GOAL OF THE EXERCISE:
Find "first" in the lines below and copy out every line that contains it.

EXERCISE INPUTS:

— Start —

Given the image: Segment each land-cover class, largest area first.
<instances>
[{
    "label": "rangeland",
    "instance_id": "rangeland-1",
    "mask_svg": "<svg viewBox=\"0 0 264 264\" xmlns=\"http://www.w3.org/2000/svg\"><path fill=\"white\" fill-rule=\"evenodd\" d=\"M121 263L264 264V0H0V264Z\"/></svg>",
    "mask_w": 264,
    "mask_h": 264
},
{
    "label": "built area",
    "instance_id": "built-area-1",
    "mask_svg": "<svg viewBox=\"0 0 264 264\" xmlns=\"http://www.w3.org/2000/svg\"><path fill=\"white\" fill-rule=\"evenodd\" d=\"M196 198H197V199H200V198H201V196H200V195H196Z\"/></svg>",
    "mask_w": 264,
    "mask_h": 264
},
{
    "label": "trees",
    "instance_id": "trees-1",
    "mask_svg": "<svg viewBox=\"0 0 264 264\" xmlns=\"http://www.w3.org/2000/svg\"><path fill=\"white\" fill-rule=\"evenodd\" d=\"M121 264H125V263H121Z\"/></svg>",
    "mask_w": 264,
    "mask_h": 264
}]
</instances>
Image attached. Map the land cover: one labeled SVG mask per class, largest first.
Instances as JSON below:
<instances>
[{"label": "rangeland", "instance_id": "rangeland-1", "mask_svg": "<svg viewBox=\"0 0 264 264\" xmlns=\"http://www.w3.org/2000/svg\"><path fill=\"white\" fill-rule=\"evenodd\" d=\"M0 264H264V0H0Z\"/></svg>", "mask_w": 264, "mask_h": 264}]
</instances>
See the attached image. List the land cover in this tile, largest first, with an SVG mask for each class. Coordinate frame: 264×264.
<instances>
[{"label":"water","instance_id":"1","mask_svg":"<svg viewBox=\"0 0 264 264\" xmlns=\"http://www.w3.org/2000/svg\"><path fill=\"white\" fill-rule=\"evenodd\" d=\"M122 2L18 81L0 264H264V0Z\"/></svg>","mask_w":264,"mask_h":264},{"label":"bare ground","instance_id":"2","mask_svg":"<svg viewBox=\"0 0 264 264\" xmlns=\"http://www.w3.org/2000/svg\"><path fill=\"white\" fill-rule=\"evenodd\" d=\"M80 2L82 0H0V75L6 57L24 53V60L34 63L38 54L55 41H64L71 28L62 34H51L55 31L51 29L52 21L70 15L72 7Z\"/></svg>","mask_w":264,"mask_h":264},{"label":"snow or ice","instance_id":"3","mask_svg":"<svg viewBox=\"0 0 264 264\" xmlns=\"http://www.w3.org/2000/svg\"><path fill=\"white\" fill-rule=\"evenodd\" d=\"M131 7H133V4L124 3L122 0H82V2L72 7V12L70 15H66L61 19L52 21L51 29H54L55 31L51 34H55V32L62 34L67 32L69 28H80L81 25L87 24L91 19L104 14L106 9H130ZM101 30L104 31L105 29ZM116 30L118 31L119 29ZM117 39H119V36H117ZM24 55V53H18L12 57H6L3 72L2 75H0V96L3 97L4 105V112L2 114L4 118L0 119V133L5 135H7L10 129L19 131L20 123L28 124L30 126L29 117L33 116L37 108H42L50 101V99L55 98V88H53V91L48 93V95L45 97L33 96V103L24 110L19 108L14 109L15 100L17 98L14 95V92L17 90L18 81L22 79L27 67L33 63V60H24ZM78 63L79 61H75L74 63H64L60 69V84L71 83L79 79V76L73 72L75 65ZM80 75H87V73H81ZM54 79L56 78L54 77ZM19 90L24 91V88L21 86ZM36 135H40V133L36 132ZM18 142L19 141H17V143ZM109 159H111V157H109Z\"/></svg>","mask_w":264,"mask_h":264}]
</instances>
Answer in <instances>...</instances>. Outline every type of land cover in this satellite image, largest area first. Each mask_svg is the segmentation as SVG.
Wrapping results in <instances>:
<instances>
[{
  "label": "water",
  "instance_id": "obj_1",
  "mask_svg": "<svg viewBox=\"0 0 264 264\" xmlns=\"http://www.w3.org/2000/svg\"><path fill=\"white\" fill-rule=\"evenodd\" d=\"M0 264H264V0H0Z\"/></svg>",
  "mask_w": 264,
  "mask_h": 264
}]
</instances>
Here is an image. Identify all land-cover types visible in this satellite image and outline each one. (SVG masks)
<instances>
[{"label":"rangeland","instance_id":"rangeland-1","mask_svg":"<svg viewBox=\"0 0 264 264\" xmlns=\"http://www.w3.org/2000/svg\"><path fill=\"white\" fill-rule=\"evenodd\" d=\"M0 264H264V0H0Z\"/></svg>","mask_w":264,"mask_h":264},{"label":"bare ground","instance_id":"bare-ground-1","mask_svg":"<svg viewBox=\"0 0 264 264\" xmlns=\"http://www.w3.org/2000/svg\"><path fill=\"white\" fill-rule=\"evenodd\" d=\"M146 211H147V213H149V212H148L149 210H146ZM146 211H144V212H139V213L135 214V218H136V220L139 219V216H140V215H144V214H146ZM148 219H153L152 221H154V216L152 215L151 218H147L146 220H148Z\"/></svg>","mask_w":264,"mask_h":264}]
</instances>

— End —

FINISHED EXERCISE:
Given the image: Segment each land-cover class, largest area first.
Image attached. Map the land cover: one labeled SVG mask per class, largest first.
See the attached image. List the land cover in this tile, largest first, with an SVG mask for each class. Coordinate frame: 264×264.
Answer in <instances>...</instances>. Outline every type of land cover in this satellite image, largest area first. Each mask_svg is the segmentation as SVG.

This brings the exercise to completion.